Dans une Amérique groggy par le Krak de Wall Street, les états d'âme de ses héros, à la fois trop riches et trop désinvoltes, n'intéressent plus personne. Devenu transparent aux yeux du monde, Fitzgerald erre dans un décor de fin de bal. Il continue cependant à écrire. Les ventes de Gatsby ont à peine dépassé les 25000 exemplaires en un an, et mû par une nécessité plus matérielle qu'artistique, il compose des nouvelles pour le Satursday Evening Post, puis entame le scénario de Tendre est la nuit, sa troisième œuvre maîtresse.
Contacté par United Artists, il signe un contrat de scénariste qui le contraint à abandonner son manuscrit.En 1929, de retour à Paris, déçu et meurtri par son expérience hollywoodienne, il reprend l'élaboration de Tendre est la nuit. C'est à cette époque qu'apparaît la première dépression nerveuse de Zelda. Hospitalisée en Suisse, elle va connaître une succession de guérisons et de rechutes qui obligent Scott à travailler par intermittence.
Miné par l'endettement, il boit de plus en plus, perd ses amis un à un et plonge consciemment dans un désarroi sans retour. La fuite du temps le hante en permanence. Il sait que chaque seconde, fût-elle merveilleusement incarnée, est endolorie par sa propre combustion. Loin de Proust, ce brillant alchimiste capable " d'éterniser" le présent, il se voit démuni, impuissant à endiguer le processus fatal des choses qui passent et se fanent.
En 1934, Tendre est la nuit sort après d'innombrables péripéties et autant de refontes. C'est une œuvre majeure dans laquelle, une nouvelle fois, Fitzgerald se met en scène, volontairement et dangereusement, pourrait-on dire, avec cette conviction intime que l'écrivain est avant tout un homme et qu'il doit fonctionner de l'intérieur, quitte à se phagocyter. Le livre reçoit néanmoins un accueil mitigé. La critique n'adhère que mollement à son propos, et le public semble se désintéresser de ses "psychanalyses romancées".

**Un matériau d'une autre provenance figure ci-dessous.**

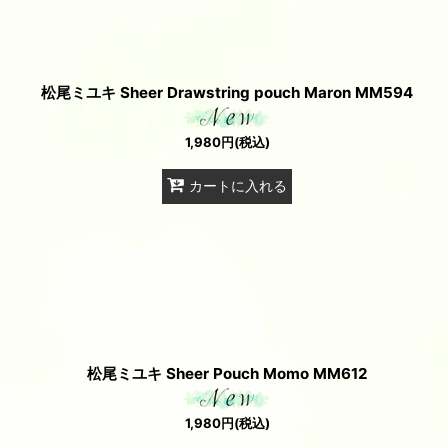
松尾ミユキ Sheer Drawstring pouch Maron MM594
1,980
円
(税込)
カートに入れる
松尾ミユキ Sheer Pouch Momo MM612
1,980
円
(税込)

La pente fatale se dessine maintenant plus vivement. L'état de santé de Zelda connaît des hauts et des bas. Atteinte de schizophrénie, elle multiplie les caprices, rêve à des projets irréalisables ou bien se met à écrire, parfois elle trouve des mots superbes: "Quand je me suis réveillée ce matin, le soleil était posé sur ma table comme un cadeau d'anniversaire. Alors je l'ai ouvert, et tant de choses heureuses se sont mises à flotter dans l'eau..."
Les photos de 1940 montrent un Scott Fitzgerald épuisé, miné par l'alcoolisme. Il se voit comme un écrivain raté, se croit coupable d'avoir encouragé la folie de Zelda. De plus en plus souvent les doutes l'assaillent, creusant un peu plus le lit de l'autodestruction. A présent, ses nouvelles sont achetées pour un prix dérisoire, et lorsqu'il frappe piteusement aux portes d'Hollywood, on le renvoie sans ménagement.

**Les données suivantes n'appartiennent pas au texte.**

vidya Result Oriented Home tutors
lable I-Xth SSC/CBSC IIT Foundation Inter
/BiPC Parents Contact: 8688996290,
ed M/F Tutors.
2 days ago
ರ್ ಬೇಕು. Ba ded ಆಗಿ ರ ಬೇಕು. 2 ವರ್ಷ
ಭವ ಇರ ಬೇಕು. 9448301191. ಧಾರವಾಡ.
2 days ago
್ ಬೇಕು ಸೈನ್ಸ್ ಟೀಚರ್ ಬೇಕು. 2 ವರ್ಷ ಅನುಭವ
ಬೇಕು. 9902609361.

Sa liaison avec Sheilah Graham marque une brève accalmie dans sa déchéance. La jeune femme essaye de modérer ses excés, et avec elle il se remet au travail. Parfois jusqu'à perdre le sommeil. Une sorte de boulimie d'écriture l'a saisi, telle une violence née en lui pour submerger au milieu de ses besoins matériels, de ses dettes et plus intimement pour se prouver qu'il n'est pas complètement fini.

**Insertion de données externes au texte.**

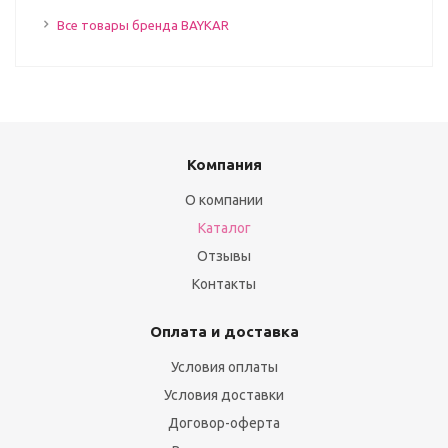
Все товары бренда BAYKAR
Компания
О компании
Каталог
Отзывы
Контакты
Оплата и доставка
Условия оплаты
Условия доставки
Договор-оферта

C'est en lisant The Princeton Alumni Weekly qu'il mourra d'une crise cardiaque en 1940. Ses dernières annotations auront été, étrange perfidie, pour l'équipe de football de Princeton, celle-là même qui l'avait rejeté naguère. Exclu de cette élite sportive avant d'être banni de celle des riches, il aura fait de sa vie un résumé foudroyant, une combustion ardente des joies et des souffrances, mêlées, parfois confondues, mais toujours poignantes.
Exclu et seul, Scott Fitzgerald le sera au-delà de la mort. Enterré loin de ses parents, il ne rejoindra Zelda qu'en 1975, mais gageons que leurs âmes tourmentées s'étaient retrouvées bien avant cela, en des cieux où rien d'irrémédiable ne peut se produire, où la fête, l'éternelle fête se répand sur des jardins peuplés de rêves, à mi-chemin entre l'extase et le paradis.